Analytical function of a matrix - equivalence of the definitions

Question

It may seem obvious but actually I have not found any FORMAL proof that the definition of the analytical function via power series and via Jordan form are equivalent. Can anybody help me and explain this one?

Answer 1

To fix a context, let us say $f: \mathbb{D} \to \mathbb{C}$ is analytic on the unit disk, with power series $f(z) = \sum_{k=0}^\infty c_kz^k$. For a matrix $A \in \mathbb{C}^{n\times n}$, let $f(A) = \sum_{k=0}^\infty c_kA^k$, which converges if $||A|| <1$ for some matrix norm $||\cdot||$.

Claim: If $B$ is an invertible matrix such that $||BAB^{-1}|| < 1$, then $$f(BAB^{-1}) = Bf(A)B^{-1}.$$

Proof: $(BAB^{-1})^k = BA^kB^{-1}$ for all $k \geq 0$, so $$\sum_{k=0}^N c_k(BAB^{-1})^k = B\left(\sum_{k=0}^N c_kA^k\right)B^{-1}.$$ Then take the limit as $N \to \infty$, observing that conjugation by $B$ is continuous.

Therefore, it suffices to compute $f$ of a matrix in Jordan form. It further suffices to compute $f$ of a Jordan block, since for a block diagonal matrix $$ \begin{bmatrix} A & 0 \\ 0 & A'\end{bmatrix}^k = \begin{bmatrix}A^k & 0 \\ 0 & A'^k\end{bmatrix}.$$ If $J_{n+1}(\lambda)$ is the Jordan block of dimension $n+1$ with eigenvalue $\lambda$, it can be proven that $$ J_{n+1}(\lambda)^k = \begin{bmatrix} \lambda^k & \binom{k}{1}\lambda^{k-1} & \binom{k}{2}\lambda^{k-2} &\cdots & \binom{k}{n}\lambda^{k-n} \\ 0 & \lambda^k & \binom{k}{1}\lambda^{k-1} & \cdots & \binom{k}{n-1}\lambda^{k-n+1} \\ 0 & 0 & \lambda^k & \cdots & \binom{k}{n-2}\lambda^{k-n+2} \\ \vdots & \vdots & \vdots & \ddots & \vdots \\ 0 & 0 & 0 & \cdots & \lambda^k \end{bmatrix}$$ by induction and the binomial formula. Hence, the matrix series $f(J_{n+1}(\lambda))$ has entries $$ \sum_{k=0}^\infty c_k \binom{k}{d} \lambda^{k-d} = \sum_{k=d}^\infty c_k \frac{k!}{d!(k-d)!} \lambda^{k-d} = \frac{1}{d!} \sum_{k=d}^\infty c_k (k\cdot (k-1) \cdots (k-d+1))\lambda^{k-d} $$ which is $1/d!$ times the term-by-term $k$th derivative of $f$ at $\lambda$. Taking the derivative term-by-term is justified since $f$ is analytic on the disk.
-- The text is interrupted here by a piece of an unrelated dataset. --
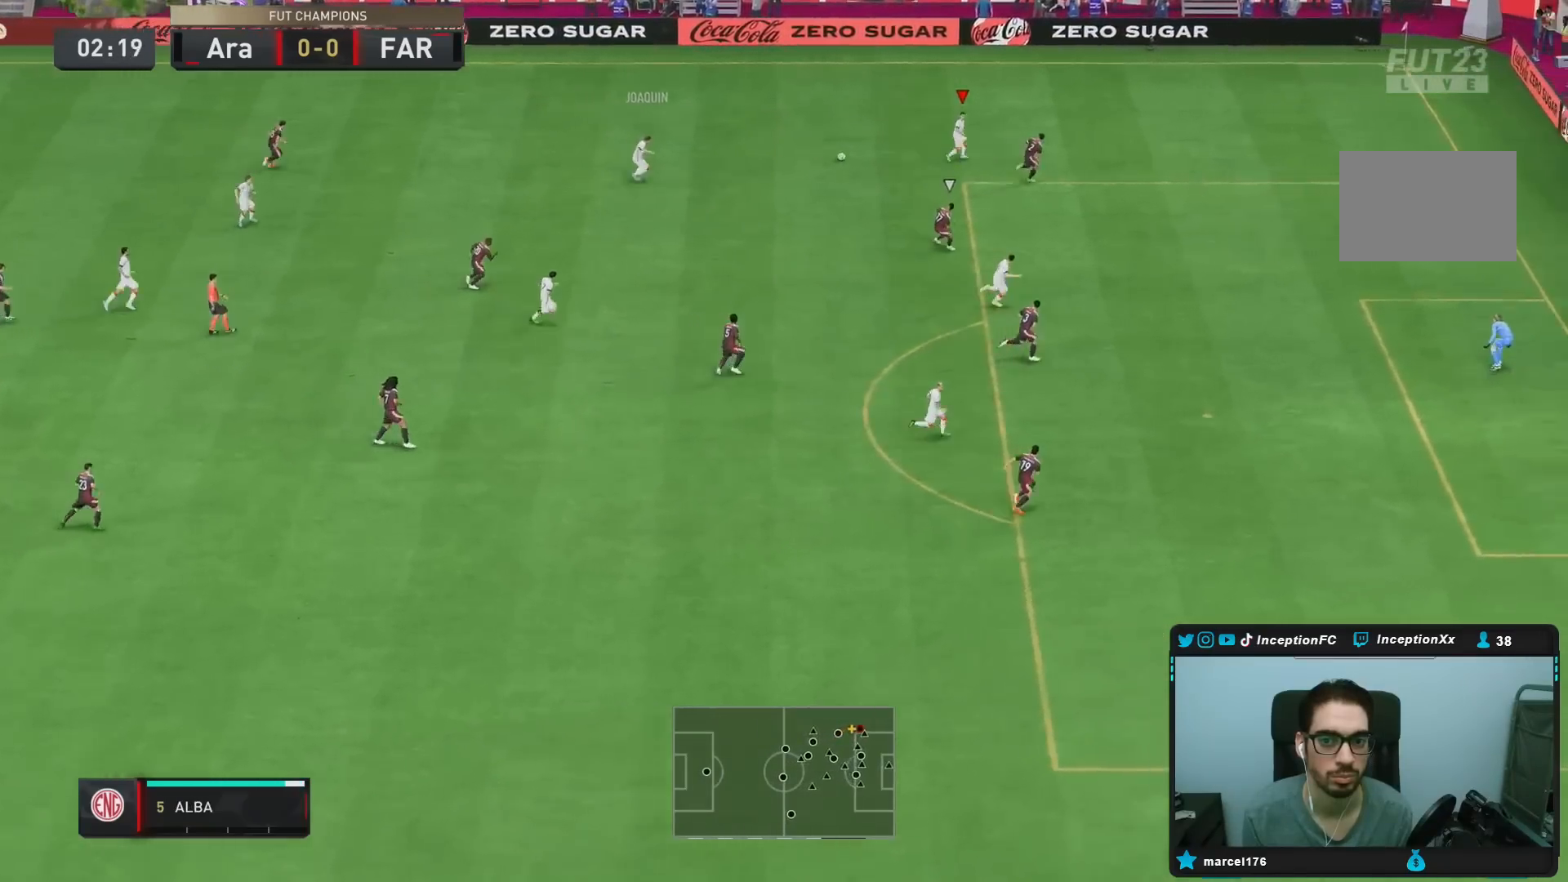
{"dt_ms": 500, "buttons": [], "left_stick": "down-left", "right_stick": "center", "events": [[150, "left_stick", "down-left"], [383, "CROSS", "down"], [483, "CROSS", "up"]]}
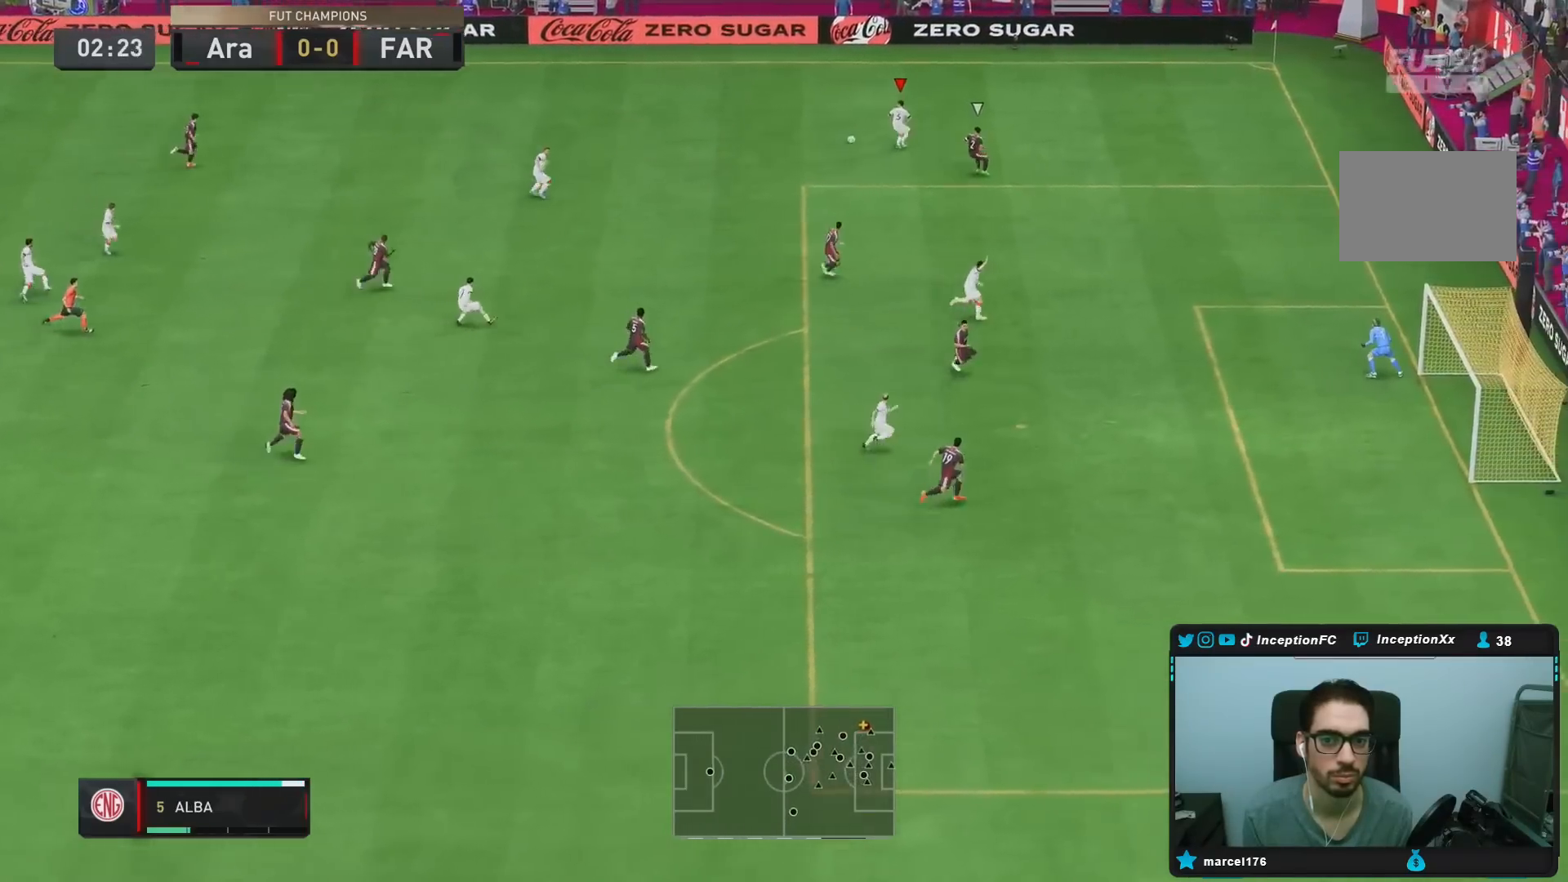
{"dt_ms": 500, "buttons": [], "left_stick": "center", "right_stick": "center", "events": [[367, "left_stick", "center"]]}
This shows that $$ f(J_{n+1}(\lambda)) = \begin{bmatrix} f(\lambda) & f'(\lambda) & \frac{1}{2!}f''(\lambda) & \cdots & \frac{1}{n!}f^{(n)}(\lambda) \\ 0 & f(\lambda) & f'(\lambda) & \cdots & \frac{1}{(n-1)!}f^{(n-1)}(\lambda) \\ 0 & 0 & f(\lambda) & \cdots & \frac{1}{(n-2)!}f^{(n-2)}(\lambda) \\ 0 & 0 & 0 & \cdots & \frac{1}{(n-3)!}f^{(n-3)}(\lambda) \\ \vdots & \vdots & \vdots & \ddots & \vdots \\ 0 & 0 & 0 & \cdots & f(\lambda) \end{bmatrix},$$ as desired.